China is catching up very quickly, and it is expected that U.S. measures against China will continue, but they will perhaps not be as extreme as those imposed on Huawei.
The reason is that, in the long run, harsh measures from the U.S. will force China to actively develop its own technologies so that it can be independent. And when that happens, US will not only lose a huge market, but also creates a strong competitor.
A more pragmatic approach for the two sides is "Coopetition" which means to cooperate and compete at the same time.
We believe our predominant exposure to long term, domestic themes should hold us in good stead. These areas include China’s rebalancing into services and consumption, increasing share of discretionary spending and premiumization, and increasing spending on R&D and technology leading to innovations.
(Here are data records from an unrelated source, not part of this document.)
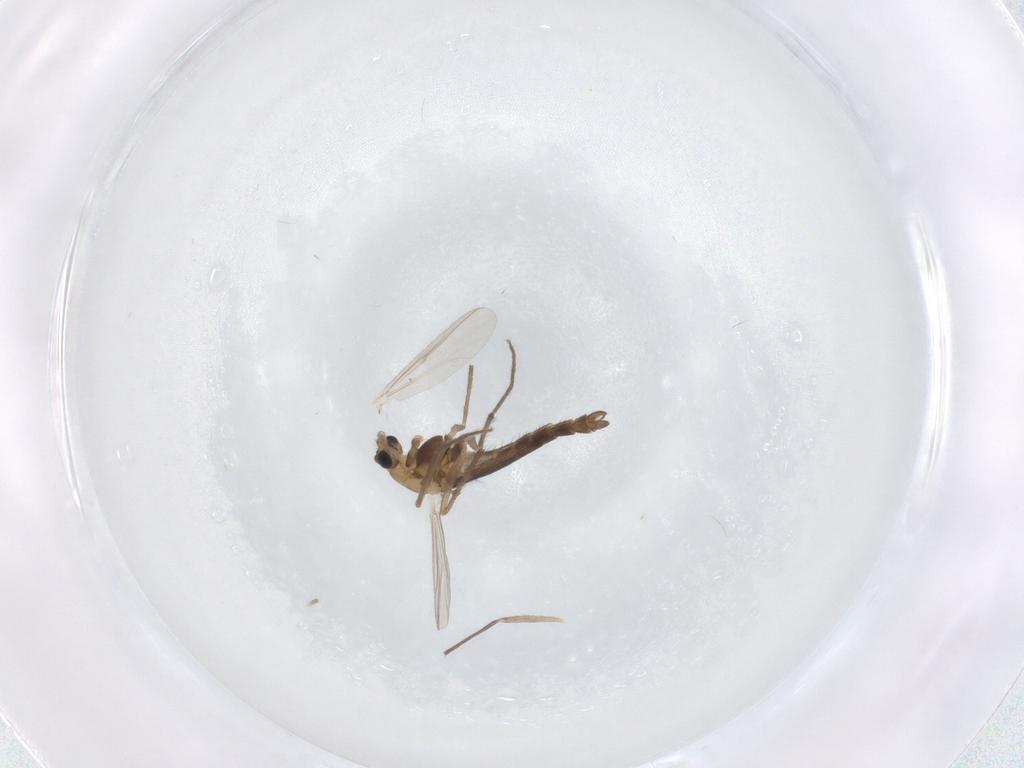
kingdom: Animalia
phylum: Arthropoda
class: Insecta
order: Diptera
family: Chironomidae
There has been some impact, but not too much. The Chinese A-share market is driven by domestic investors and domestic liquidity and global investors’ participation is, at this point, still comparatively small.
US moves to limit investment in some specific companies has had some impact, but that vacuum has been quickly filled by domestic investors.
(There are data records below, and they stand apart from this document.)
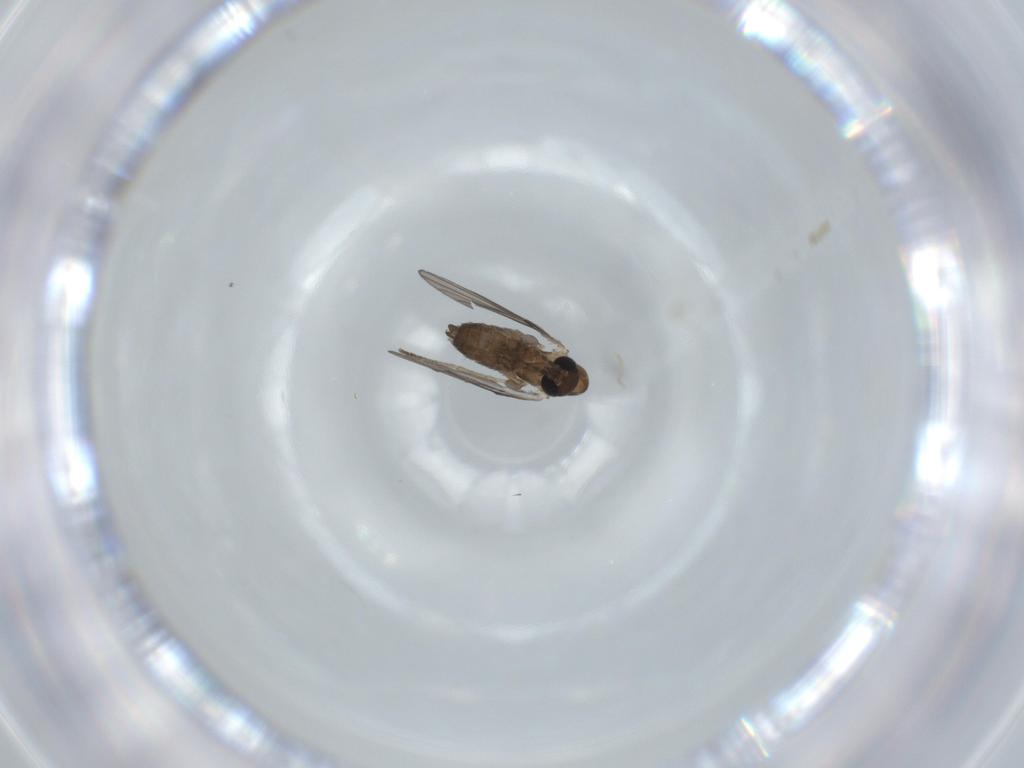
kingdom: Animalia
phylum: Arthropoda
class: Insecta
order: Diptera
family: Psychodidae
A-share investor structure (% of total free-float market cap)
With regard to ADR relisting in Hong Kong, I think they should continue to be listed in the US because they have benefited from the deep pools of money there and have also benefited US investors too since they have performed extremely well.
The size of the opportunity for Hong Kong depends on how they are treated in the US. If the US regulators can reconcile the difference in accounting standards, I think they (ADRs) will continue to be listed there and potentially seek a secondary listing in Hong Kong, which is fine.
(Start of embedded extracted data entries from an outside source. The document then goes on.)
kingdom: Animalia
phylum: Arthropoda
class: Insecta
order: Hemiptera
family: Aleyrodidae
This will benefit investors because at this point I own both ADRs and secondary listed Hong Kong names, and I like the fact I can choose between the liquid market in the US and Hong Kong listings, which trade in my time zone, which allows me to put ideas to work right away, instead of waiting for the US market to open. The ideal situation is to have a primary listing in the US and a secondary listing in Hong Kong and then let investors pick and choose whichever they prefer.
We will have to wait and see though. If Chinese companies are treated badly in the US and get unfair treatment, it is possible they will move their primary listing to Hong Kong, which has the potential to benefit local investors here tremendously.
Definitely yes. You can’t just focus on isolated incidents like Ant Financial. A-shares are still not perfect, but neither are other markets. I believe the A-share market is still a good market in which to make money and generate a return.
On antitrust legislation, actually it was announced many years ago. What we are seeing now is stronger enforcement, which may have surprised people.
The reason behind it is that the internet platform companies are becoming very large indeed and their strategies can have major impacts on the whole country.
As such, I believe there is a need for stronger enforcement of antitrust regulations.
When the Chinese government says something, they really mean it. For the carbon neutral targets, I think they have done a lot of calculations and work behind the scenes to make sure that this is something they can live up to. So I think they are very serious about this target and this most likely means more support for electric vehicles and renewable energy.
2020 has been an extremely active year for IPOs in the China equities space and we actively participated in many of them.
Structural changes in China have driven the new rounds of IPOs, with many new companies with new business models coming to market. We find many of these newly-IPO’d companies attractive from a long-term investment perspective.
We think 2021 will continue to be an active year in terms of new companies coming to market in China. Many of these companies used private equity funding to develop their business, but now they are mature enough to become public companies.